**Activity**: Print the lines of the data, starting with the first, up to and including the line where "занимающимся рекламой и" appears.

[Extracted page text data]
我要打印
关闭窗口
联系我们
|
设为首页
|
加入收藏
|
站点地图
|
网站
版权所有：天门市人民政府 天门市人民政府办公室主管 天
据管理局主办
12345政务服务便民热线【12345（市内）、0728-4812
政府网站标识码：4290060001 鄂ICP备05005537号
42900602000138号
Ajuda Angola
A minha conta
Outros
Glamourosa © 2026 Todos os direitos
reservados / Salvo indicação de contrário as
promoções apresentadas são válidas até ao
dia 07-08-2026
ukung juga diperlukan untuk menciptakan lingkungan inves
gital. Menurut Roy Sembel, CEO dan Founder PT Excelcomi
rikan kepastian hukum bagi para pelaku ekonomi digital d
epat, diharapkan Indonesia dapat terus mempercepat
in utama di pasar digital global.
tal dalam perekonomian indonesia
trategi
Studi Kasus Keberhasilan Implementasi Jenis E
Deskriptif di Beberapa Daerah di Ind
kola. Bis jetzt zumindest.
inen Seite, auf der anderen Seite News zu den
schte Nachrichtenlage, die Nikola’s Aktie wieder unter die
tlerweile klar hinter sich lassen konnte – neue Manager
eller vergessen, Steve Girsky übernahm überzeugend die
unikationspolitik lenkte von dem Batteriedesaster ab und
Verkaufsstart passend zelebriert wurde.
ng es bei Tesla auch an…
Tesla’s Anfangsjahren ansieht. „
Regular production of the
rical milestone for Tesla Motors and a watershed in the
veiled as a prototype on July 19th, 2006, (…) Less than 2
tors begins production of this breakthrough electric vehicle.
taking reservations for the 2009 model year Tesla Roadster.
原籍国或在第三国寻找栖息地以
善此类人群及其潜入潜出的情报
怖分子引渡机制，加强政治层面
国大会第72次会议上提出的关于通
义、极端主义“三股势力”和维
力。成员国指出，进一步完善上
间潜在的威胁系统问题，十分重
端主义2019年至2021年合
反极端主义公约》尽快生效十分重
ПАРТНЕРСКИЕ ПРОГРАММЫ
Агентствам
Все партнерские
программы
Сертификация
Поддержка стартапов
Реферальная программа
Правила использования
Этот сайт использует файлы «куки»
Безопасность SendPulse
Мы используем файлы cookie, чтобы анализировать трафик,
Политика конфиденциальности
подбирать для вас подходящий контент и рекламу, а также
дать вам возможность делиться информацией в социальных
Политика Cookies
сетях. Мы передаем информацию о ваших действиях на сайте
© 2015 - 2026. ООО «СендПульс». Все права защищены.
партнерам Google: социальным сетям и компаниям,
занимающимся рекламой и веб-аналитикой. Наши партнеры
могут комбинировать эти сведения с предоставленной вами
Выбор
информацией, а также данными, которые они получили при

**Result of the exercise**:
我要打印
关闭窗口
联系我们
|
设为首页
|
加入收藏
|
站点地图
|
网站
版权所有：天门市人民政府 天门市人民政府办公室主管 天
据管理局主办
12345政务服务便民热线【12345（市内）、0728-4812
政府网站标识码：4290060001 鄂ICP备05005537号
42900602000138号
Ajuda Angola
A minha conta
Outros
Glamourosa © 2026 Todos os direitos
reservados / Salvo indicação de contrário as
promoções apresentadas são válidas até ao
dia 07-08-2026
ukung juga diperlukan untuk menciptakan lingkungan inves
gital. Menurut Roy Sembel, CEO dan Founder PT Excelcomi
rikan kepastian hukum bagi para pelaku ekonomi digital d
epat, diharapkan Indonesia dapat terus mempercepat
in utama di pasar digital global.
tal dalam perekonomian indonesia
trategi
Studi Kasus Keberhasilan Implementasi Jenis E
Deskriptif di Beberapa Daerah di Ind
kola. Bis jetzt zumindest.
inen Seite, auf der anderen Seite News zu den
schte Nachrichtenlage, die Nikola’s Aktie wieder unter die
tlerweile klar hinter sich lassen konnte – neue Manager
eller vergessen, Steve Girsky übernahm überzeugend die
unikationspolitik lenkte von dem Batteriedesaster ab und
Verkaufsstart passend zelebriert wurde.
ng es bei Tesla auch an…
Tesla’s Anfangsjahren ansieht. „
Regular production of the
rical milestone for Tesla Motors and a watershed in the
veiled as a prototype on July 19th, 2006, (…) Less than 2
tors begins production of this breakthrough electric vehicle.
taking reservations for the 2009 model year Tesla Roadster.
原籍国或在第三国寻找栖息地以
善此类人群及其潜入潜出的情报
怖分子引渡机制，加强政治层面
国大会第72次会议上提出的关于通
义、极端主义“三股势力”和维
力。成员国指出，进一步完善上
间潜在的威胁系统问题，十分重
端主义2019年至2021年合
反极端主义公约》尽快生效十分重
ПАРТНЕРСКИЕ ПРОГРАММЫ
Агентствам
Все партнерские
программы
Сертификация
Поддержка стартапов
Реферальная программа
Правила использования
Этот сайт использует файлы «куки»
Безопасность SendPulse
Мы используем файлы cookie, чтобы анализировать трафик,
Политика конфиденциальности
подбирать для вас подходящий контент и рекламу, а также
дать вам возможность делиться информацией в социальных
Политика Cookies
сетях. Мы передаем информацию о ваших действиях на сайте
© 2015 - 2026. ООО «СендПульс». Все права защищены.
партнерам Google: социальным сетям и компаниям,
занимающимся рекламой и веб-аналитикой. Наши партнеры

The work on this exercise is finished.